The book was titled, "Before the Sun Goes Down," written by Elizabeth Metzger Howard, and published in 1945, winning all kinds of literary prizes.
The text or the dust jacket said, "On an August day in 1880 Dr. Dan Field returned from a long vigil over a childbirth case, leaned against a pillar of his big brick house, and gazed into the drowsy afternoon-and into his acute awareness of the town about him.
"He knew every man, woman, and child in Willowspring."
Placing the book back on the shelf I wondered briefly where Willowspring might be.
Lawrence E. Spellman, curator of 200,000 maps at the Firestone Library, Princeton, N.J., had wondered enough to turn his search into a hobby and has collected close to 300 place names of areas he thinks-and in some instances knows-the authors had in mind when writing their novels.
Like most readers Spellman accepted (In "A Bell for Adano") Adano, the Italian town in Hershey's novel taken over by U.S. troops during WWII as the real place.
Research, however, proved differently and Spellman is still searching for Adano.
"There is an amalgam of impressions buried in the subconscious of the author when he writes," Spellman said.

* Information provided
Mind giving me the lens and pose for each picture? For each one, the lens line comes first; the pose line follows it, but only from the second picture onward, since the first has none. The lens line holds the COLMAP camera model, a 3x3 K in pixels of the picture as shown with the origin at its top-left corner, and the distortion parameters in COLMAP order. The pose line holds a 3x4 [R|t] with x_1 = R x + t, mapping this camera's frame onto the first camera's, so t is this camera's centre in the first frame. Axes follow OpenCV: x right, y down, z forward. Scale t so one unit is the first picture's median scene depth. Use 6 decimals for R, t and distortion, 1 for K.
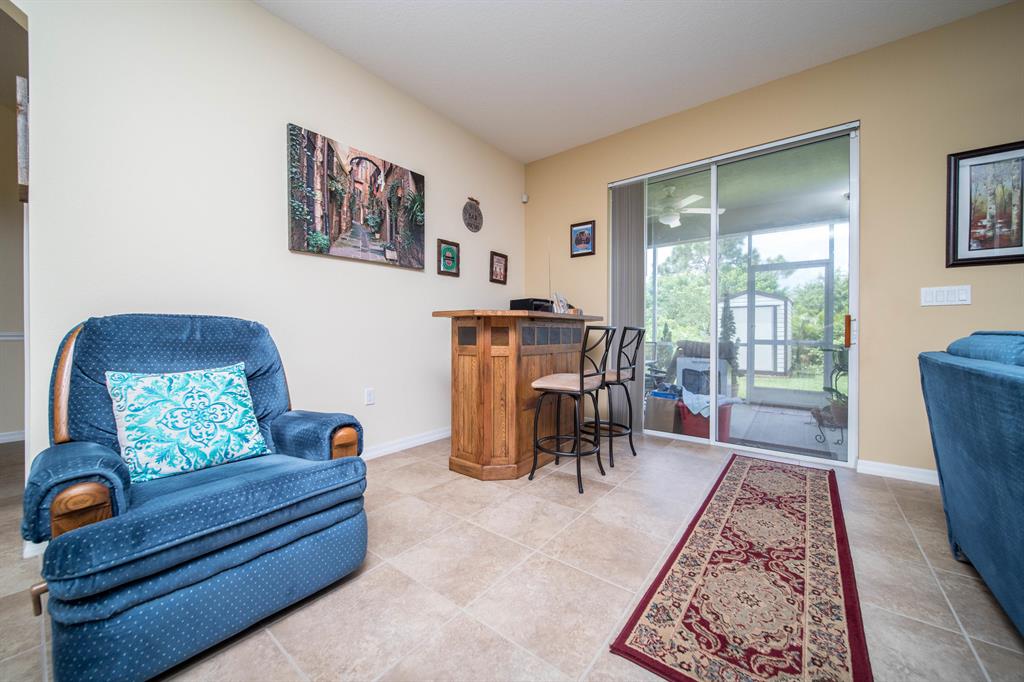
lens RADIAL K [[375.7, 0, 516.5], [0, 375.7, 337.5], [0, 0, 1]] dist [-0.002254, -0.000393]
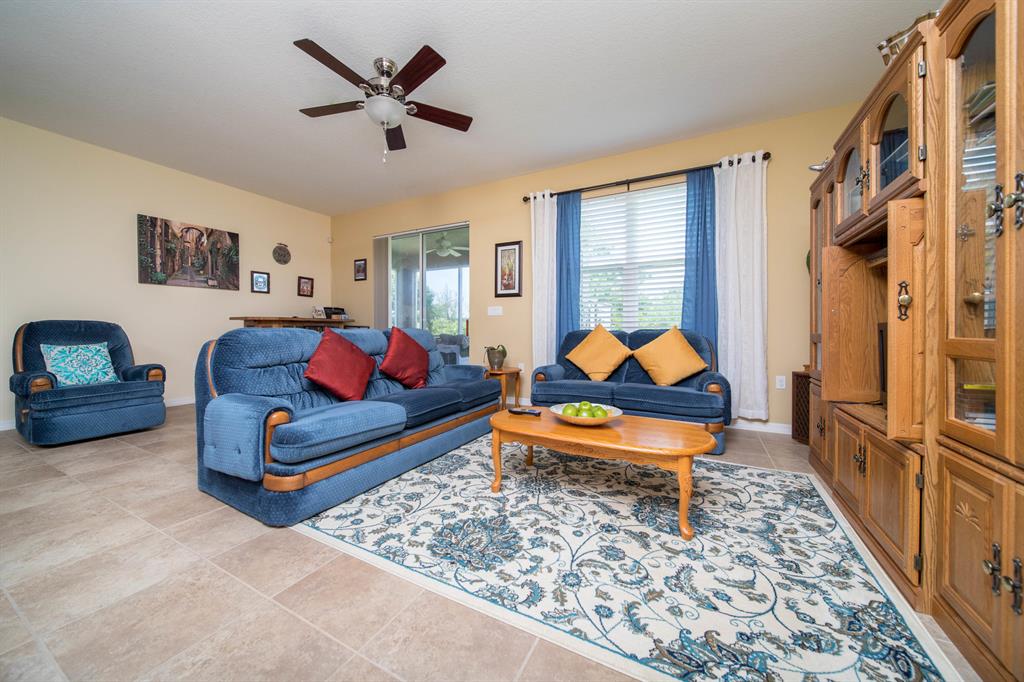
lens RADIAL K [[375.7, 0, 504.5], [0, 375.7, 334.4], [0, 0, 1]] dist [-0.002254, -0.000393]
pose [[0.987946, -0.001943, 0.154785, 0.780092], [0.002022, 0.999998, -0.000351, 0.017124], [-0.154784, 0.000660, 0.987948, -0.964951]]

* Problems and tasks
1. Write out the piece on novelists' fictional towns, starting at "Placing the book" and ending at "the real place.".
2. In the piece on novelists' fictional towns, how many maps does Lawrence E. Spellman oversee as curator at the Firestone Library?
3. Proceed with the piece on novelists' fictional towns from where it stops.

* Results
1.
Placing the book back on the shelf I wondered briefly where Willowspring might be.
Lawrence E. Spellman, curator of 200,000 maps at the Firestone Library, Princeton, N.J., had wondered enough to turn his search into a hobby and has collected close to 300 place names of areas he thinks-and in some instances knows-the authors had in mind when writing their novels.
Like most readers Spellman accepted (In "A Bell for Adano") Adano, the Italian town in Hershey's novel taken over by U.S. troops during WWII as the real place.

2. He is curator of 200,000 maps.

3.
"The physical characterization may be a blend of many places, or, on the other hand, it could differ."
When he discovers the area the author is writing about, he defends his findings as he would a fort.
He knows that East and West Egg in "The Great Gatsby," is the Great Neck area of Long Island. "A lot of people thought it was near Babylon or the Hamptons, but I knew the Fitzgeralds lived in Great Neck in '22 and '23, and the book was written in '24," he explained.
The 58-year-old Spellman's pursuit of truth may have had its beginning while still a youth at the family's home on Big Moose Lake, in upstate New York.
Many years earlier a local man murdered his pregnant girl friend, rowed out onto the lake and dropped the body over the side.
It was this incident that Theodore Dreiser based his novel "An American Tragedy," but changed the name of the lake to Big Bittern.
A retired colonel from the airborne infantry, his college years were spent at Hamilton, where he majored in English literature. When he retired from theArmy he enrolled at Rutgers where he received a masters in library science before joining the staff at Princeton 12 years ago.
The span of time Spellman is dealing with runs from 1900 to 1975. It has been suggested by some members of the Princeton English Department that a geographical dictionary on the subject could prove useful.
He has been approached by two publishers, but Spellman feels that he would need at least 1,000 place names before going into print.
"I am doing American novels exclusively and presently am researching Pulitzer Prize-winning writers of fiction," Spellman added, "and I intend to move on to the Nobel Laureates who wrote novels."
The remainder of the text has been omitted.